Ponselku bergetar lagi, ada pesan masuk. Aku makin rindu jadinya.
Kapan ke Borobudur?
Tulisan
tangan di atas sebuah kertas, difotonya untuk dikirim kepadaku.
“Aku
rindu,” gumamku.
Rindu bak
ombak yang menderas, menghantam karang.
Tak sempat
aku berpikir lagi tentang apakah ini cinta atau bukan. Pada intinya, aku
menikmati waktu, menghabiskan waktu untuk chatt
dengannya. Masih belum ada kata cinta.
Ah, itu
tidak penting! Bukankah cinta itu kenyamanan? Hingga sampailah pada hari ini,
ketika kami saling menaikkan foto di status whatssapp.
Ada
kebanggaan tersendiri dengan mengesampingkan ciutan yang berbau iri. Kenapa
juga harus ditanggapi? Toh aku dari hari ke hari semakin terhindar dari sepi.

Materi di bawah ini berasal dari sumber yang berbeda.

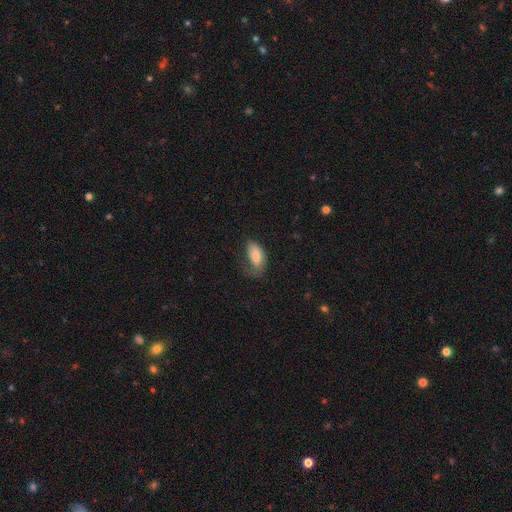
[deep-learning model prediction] smooth 79%, featured or disk 14%, star or artifact 6%. Down the decision tree: how rounded — in between (92%); merging — none (36%).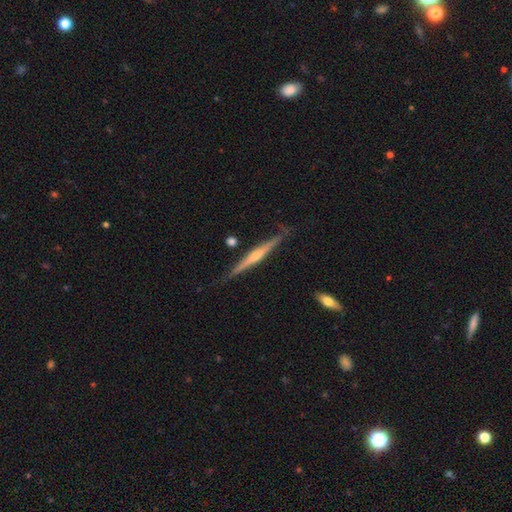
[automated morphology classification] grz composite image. It shows a featured or disk galaxy (75%) viewed edge-on (98%) with a rounded central bulge (72%). Merging: none (83%).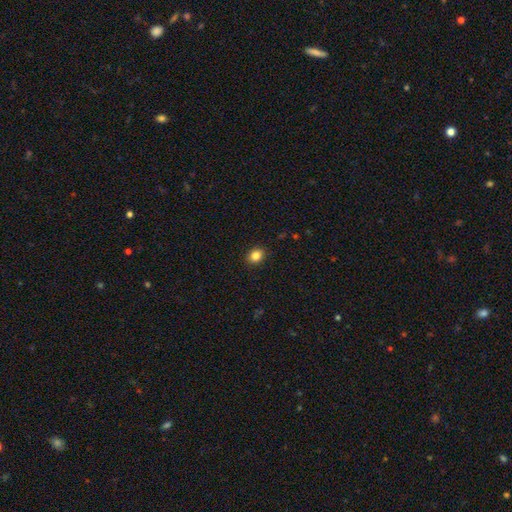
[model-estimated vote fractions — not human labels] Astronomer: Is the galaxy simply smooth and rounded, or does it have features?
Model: smooth — 84%.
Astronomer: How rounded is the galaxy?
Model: round — 62%.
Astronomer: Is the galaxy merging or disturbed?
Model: none — 91%.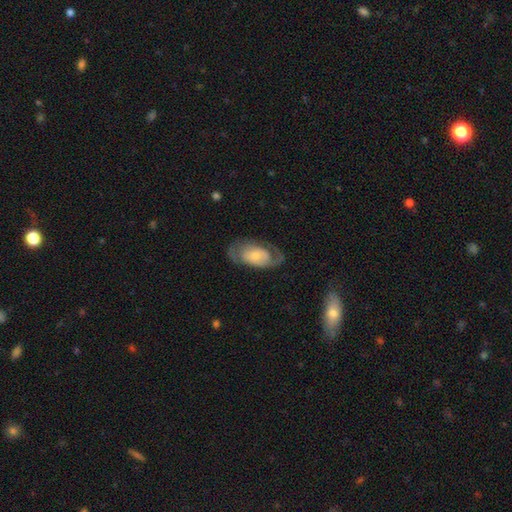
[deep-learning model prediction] Smooth or featured? Predicted: featured or disk (p=0.66). Edge-on disk? Predicted: no (p=0.94). Bar? Predicted: no (p=0.74). Spiral arms? Predicted: yes (p=0.77). Bulge size? Predicted: small (p=0.51). Merging? Predicted: none (p=0.60).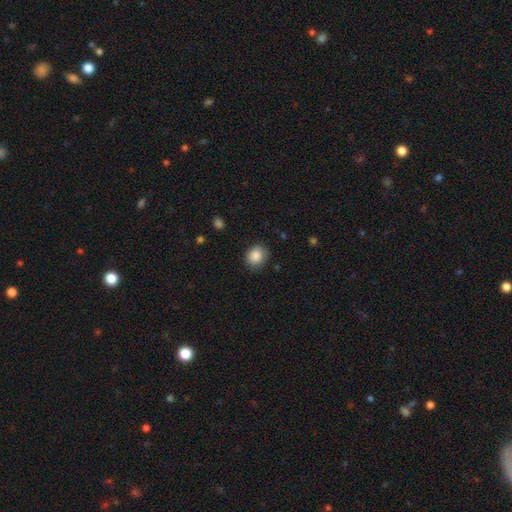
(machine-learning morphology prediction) This appears to be a smooth galaxy with no disk features (87%) that is round (65%). Merging: none (77%).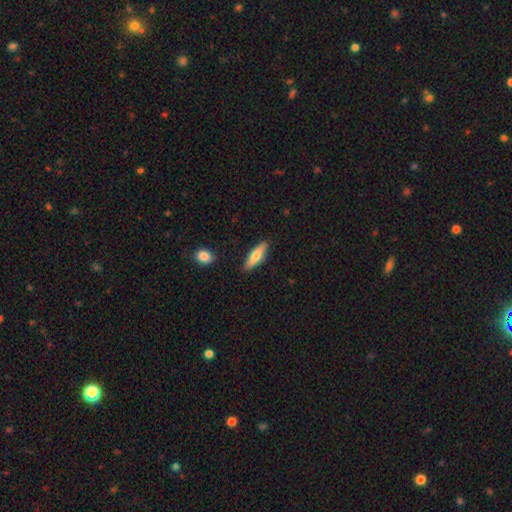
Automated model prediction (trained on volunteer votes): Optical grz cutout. It shows a smooth galaxy with no disk features (67%) that is cigar-shaped (64%). Merging: none (86%).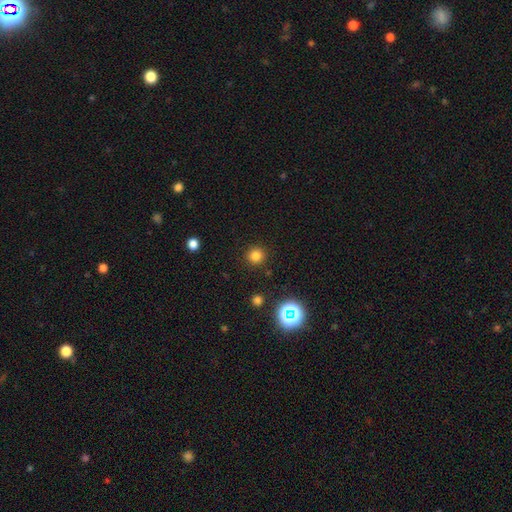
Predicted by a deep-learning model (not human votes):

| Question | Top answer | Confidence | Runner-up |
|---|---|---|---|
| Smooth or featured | smooth | 79% | star or artifact (17%) |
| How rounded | round | 94% | in between (5%) |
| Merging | none | 91% | minor disturbance (5%) |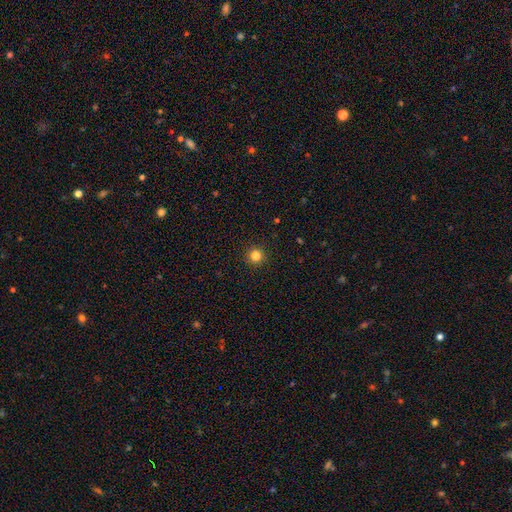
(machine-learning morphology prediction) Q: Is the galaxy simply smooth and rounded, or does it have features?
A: smooth — 82%.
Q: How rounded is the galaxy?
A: round — 96%.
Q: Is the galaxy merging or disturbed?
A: none — 93%.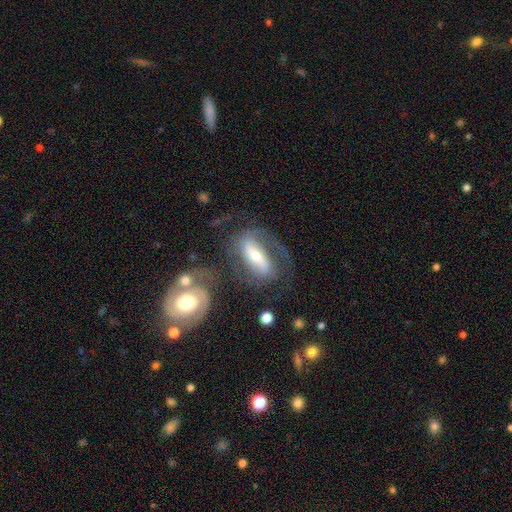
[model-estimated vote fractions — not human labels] A featured or disk galaxy (78%) with a strong bar (62%), 2 (80%) medium (45%) spiral arms (90%) and a moderate central bulge (54%). Merging: none (52%).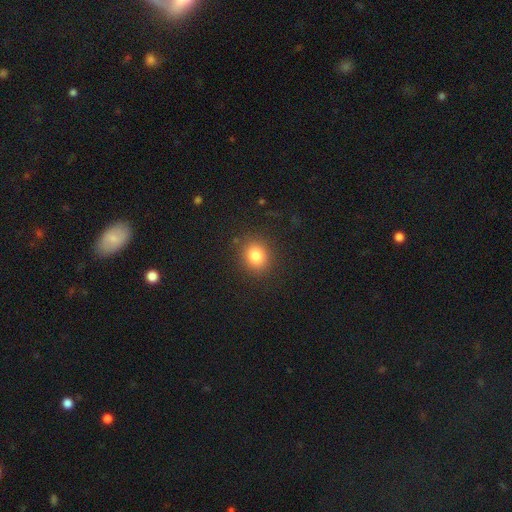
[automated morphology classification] Smooth or featured?
  - smooth: 82% *
  - star or artifact: 11%
  - featured or disk: 6%
How rounded?
  - round: 69% *
  - in between: 30%
  - cigar-shaped: 1%
Merging?
  - none: 87% *
  - minor disturbance: 8%
  - major disturbance: 3%
  - merger: 1%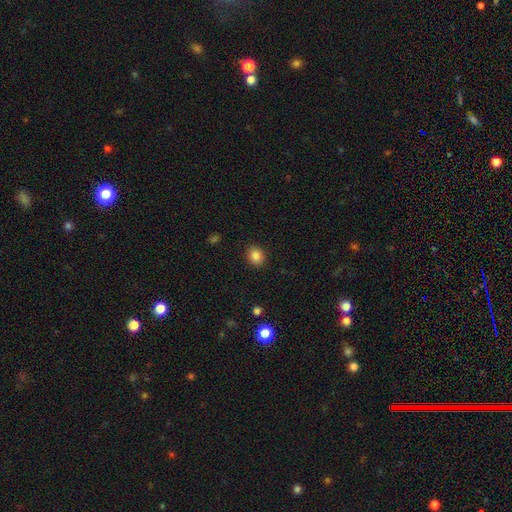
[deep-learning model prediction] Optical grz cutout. It shows a smooth galaxy with no disk features (85%) that is round (58%). Merging: none (90%).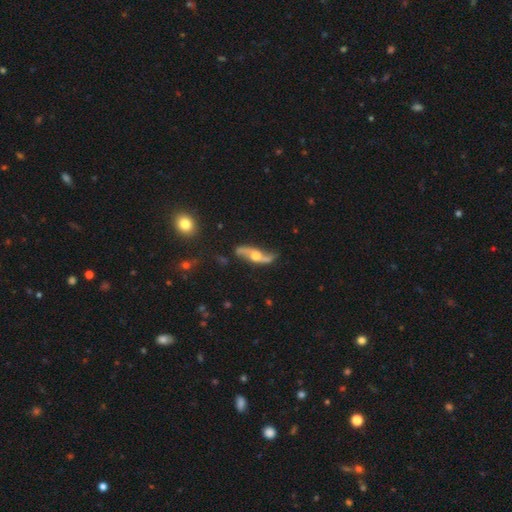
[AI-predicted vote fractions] featured or disk 84%, smooth 11%, star or artifact 5%. Down the decision tree: edge-on disk — no (81%); bar — no (65%); spiral arms — yes (94%); spiral arm count — 2 (93%); spiral winding — loose (84%); bulge size — moderate (69%); merging — none (75%).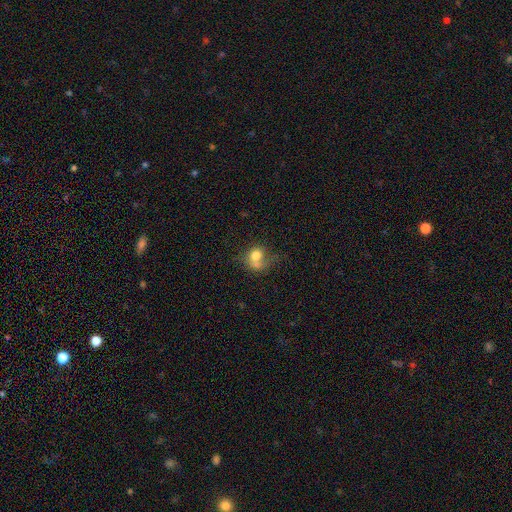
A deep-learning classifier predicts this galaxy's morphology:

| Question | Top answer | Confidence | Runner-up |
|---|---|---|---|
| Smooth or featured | smooth | 71% | featured or disk (19%) |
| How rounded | round | 67% | in between (31%) |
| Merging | none | 33% | major disturbance (25%) |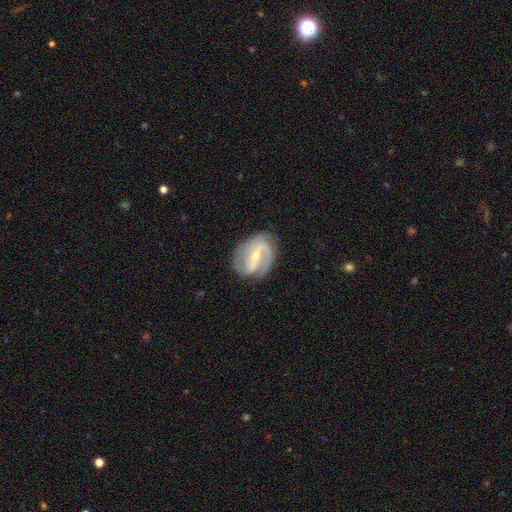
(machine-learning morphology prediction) Smooth or featured? featured or disk (87%)
Edge-on disk? no (97%)
Bar? strong (51%)
Spiral arms? yes (95%)
Spiral winding? medium (47%)
Spiral arm count? 2 (70%)
Bulge size? small (56%)
Merging? none (71%)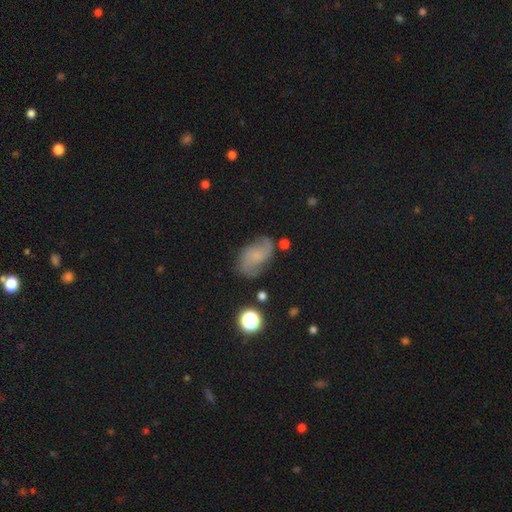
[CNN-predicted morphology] Smooth or featured? featured or disk (62%)
Edge-on disk? no (97%)
Bar? no (63%)
Spiral arms? yes (91%)
Spiral winding? loose (42%, tied with medium)
Spiral arm count? 2 (85%)
Bulge size? small (44%)
Merging? none (68%)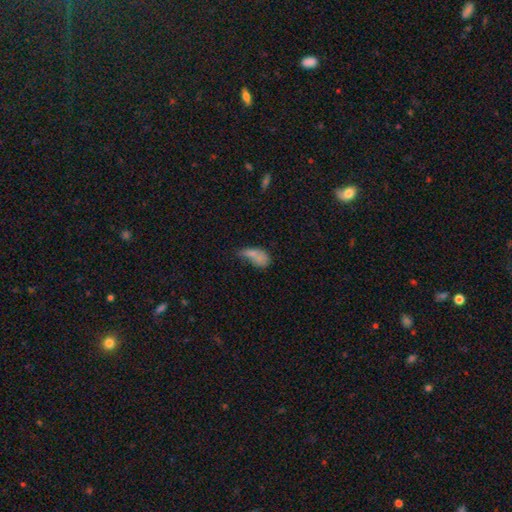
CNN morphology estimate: A smooth galaxy with no disk features (69%) that is in between round and cigar-shaped (82%).

Vote fractions:
- Smooth or featured? smooth: 69% / featured or disk: 19% / star or artifact: 12%
- How rounded? in between: 82% / round: 9% / cigar-shaped: 9%
- Merging? major disturbance: 32% / minor disturbance: 24% / none: 23% / merger: 21%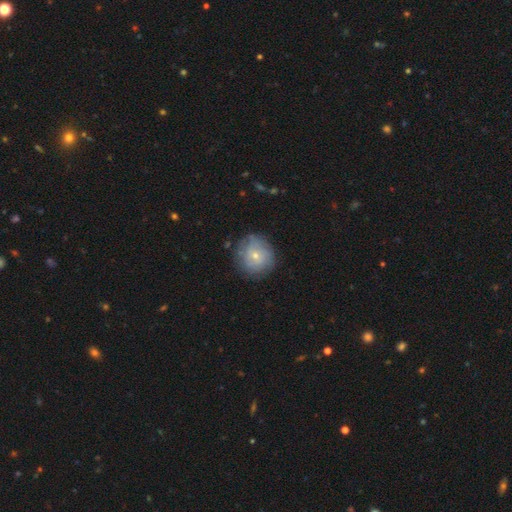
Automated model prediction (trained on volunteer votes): Morphology: type=smooth (48%); merging=none (77%).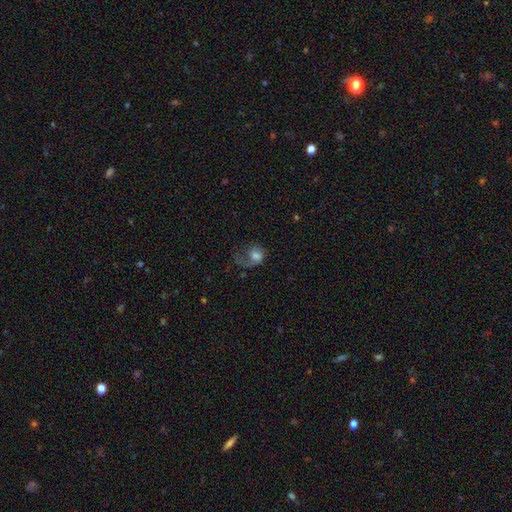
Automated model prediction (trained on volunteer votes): Smooth or featured?
  - smooth: 55% *
  - featured or disk: 35%
  - star or artifact: 10%
How rounded?
  - round: 56% *
  - in between: 42%
  - cigar-shaped: 1%
Merging?
  - major disturbance: 54% *
  - none: 25%
  - minor disturbance: 17%
  - merger: 4%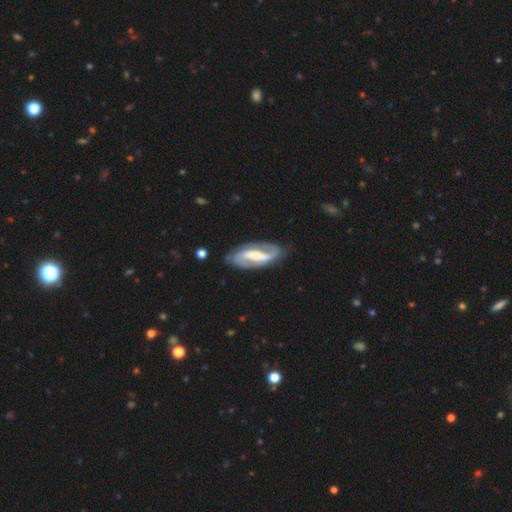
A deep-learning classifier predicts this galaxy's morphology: smooth_or_featured: featured or disk (p=0.85) [alt: smooth p=0.11]
disk_edge_on: no (p=0.95) [alt: yes p=0.05]
bar: strong (p=0.60) [alt: weak p=0.28]
has_spiral_arms: yes (p=0.93) [alt: no p=0.07]
spiral_winding: medium (p=0.46) [alt: tight p=0.32]
spiral_arm_count: 2 (p=0.90) [alt: can't tell p=0.04]
bulge_size: moderate (p=0.44) [alt: small p=0.32]
merging: none (p=0.80) [alt: minor disturbance p=0.14]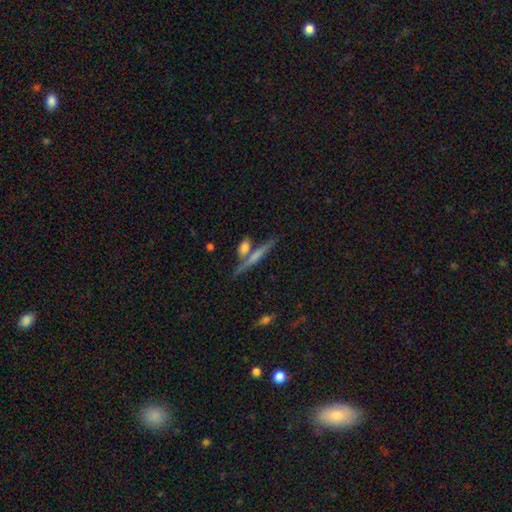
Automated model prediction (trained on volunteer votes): The model was most divided on "smooth or featured": featured or disk: 47%, smooth: 45%, star or artifact: 8%. More confident: merging — none (64%).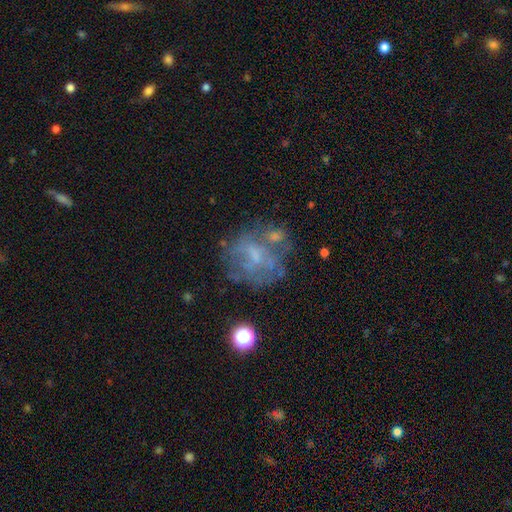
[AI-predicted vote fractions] The model was most divided on "bulge size": small: 39%, none: 35%, moderate: 23%, large: 2%, dominant: 1%. Remaining: edge-on disk — no (98%); spiral arms — no (72%); bar — no (68%); smooth or featured — featured or disk (59%); merging — none (50%).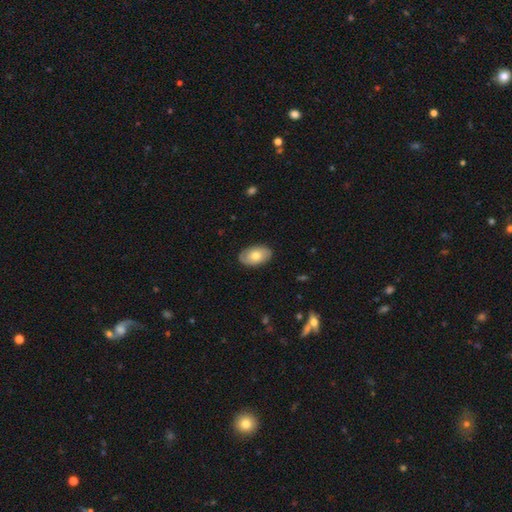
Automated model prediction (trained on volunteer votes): Morphology: type=smooth (70%); roundness=in between (93%); merging=none (86%).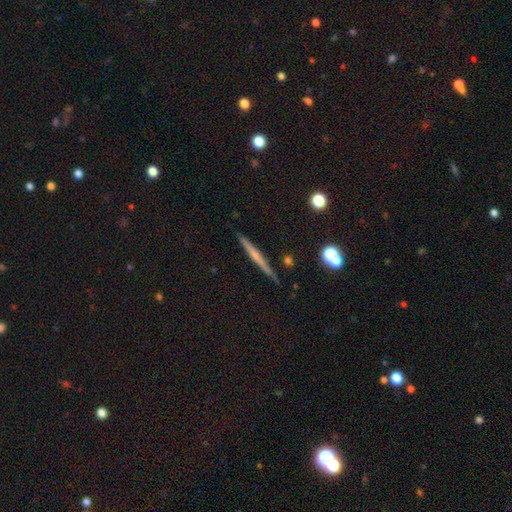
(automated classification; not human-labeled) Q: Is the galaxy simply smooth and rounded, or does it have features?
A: featured or disk — 54%.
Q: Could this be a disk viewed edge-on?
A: yes — 97%.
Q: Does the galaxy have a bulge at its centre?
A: none — 70%.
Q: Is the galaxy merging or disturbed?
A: none — 88%.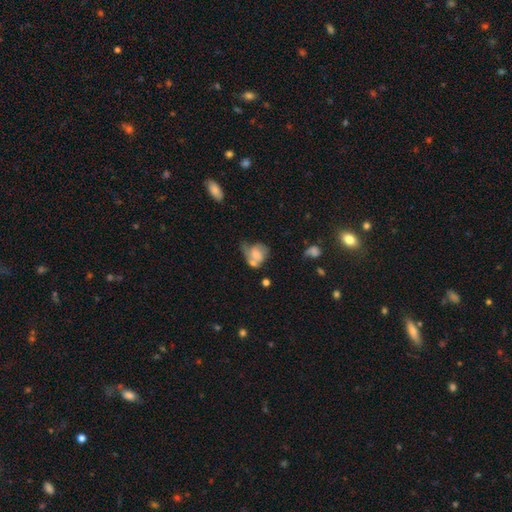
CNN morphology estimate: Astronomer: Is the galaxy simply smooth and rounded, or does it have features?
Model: smooth — 48% (runner-up: featured or disk, 43%).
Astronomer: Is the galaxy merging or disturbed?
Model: merger — 26%, tied with none at 26%.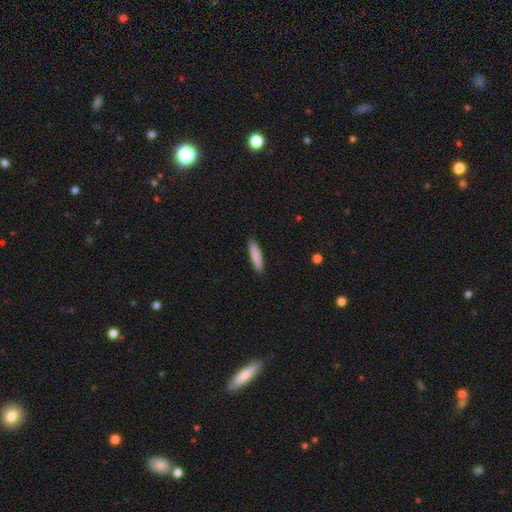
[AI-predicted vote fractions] smooth 84%, featured or disk 10%, star or artifact 6%. Down the decision tree: how rounded — cigar-shaped (85%); merging — none (89%).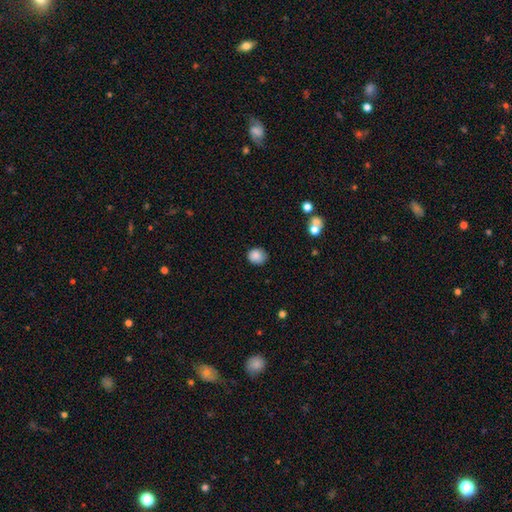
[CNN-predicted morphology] Smooth or featured? Predicted: smooth (p=0.85). How rounded? Predicted: round (p=0.75). Merging? Predicted: none (p=0.77).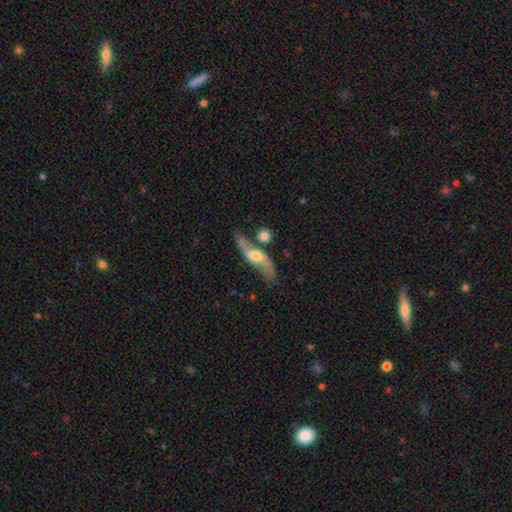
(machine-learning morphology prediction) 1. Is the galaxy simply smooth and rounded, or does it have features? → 66% featured or disk, 28% smooth, 6% star or artifact.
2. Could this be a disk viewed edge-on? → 68% no, 32% yes.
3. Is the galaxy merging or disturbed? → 48% none, 21% minor disturbance, 19% merger, 12% major disturbance.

+ Bagaimana ini? Semua orang mempertanyakan status
kita?
- Ah, biasa saja! Bilang saja kita jadian
+Heeeee boleh-boleh!
***
“Ini ... ,
ah!” ia menghela nafas. Aku bisa tahu, sesaknya kian besar.
“Aku cinta
kamu. Aku, astaga, bagaimana aku menjelaskannya?” kataku.
Ia terpaku,
memandangku yang kaku dengan wajah memelas.
“Sudahi
saja, Alfian!” katanya.
“Bagaimana
dengan cinta kita?” tanyaku.
Ia terdiam,
menatapku tajam dengan bola mata sayu. Aku larut dalam keheningan yang
tiba-tiba, tidak kuduga, begini jadinya.
“Aku sayang
kamu. Aku bahagia denganmu meski baru kemarin kita saling mencurah rindu!”
“Kalau kamu
bahagia, kenapa pula kita harus berhenti?”
“Karena
kita sedarah, Al. Kamu masih belum paham?”
“Aku paham!
Tapi, kau telah mencuri! Kau pencuri!” teriakku.
“Ya aku
pencuri, pencuri hatimu, rindumu dan sayangmu! Bahkan aku tak mau bertobat!
Tapi mau bagaimana lagi?”
Aku
mematung. Silsilah membutakan rindu yang turun bersama hujan.
“Aku cinta
kamu,” kataku.
Ia diam. Ia
memandangku sayu dan berlalu.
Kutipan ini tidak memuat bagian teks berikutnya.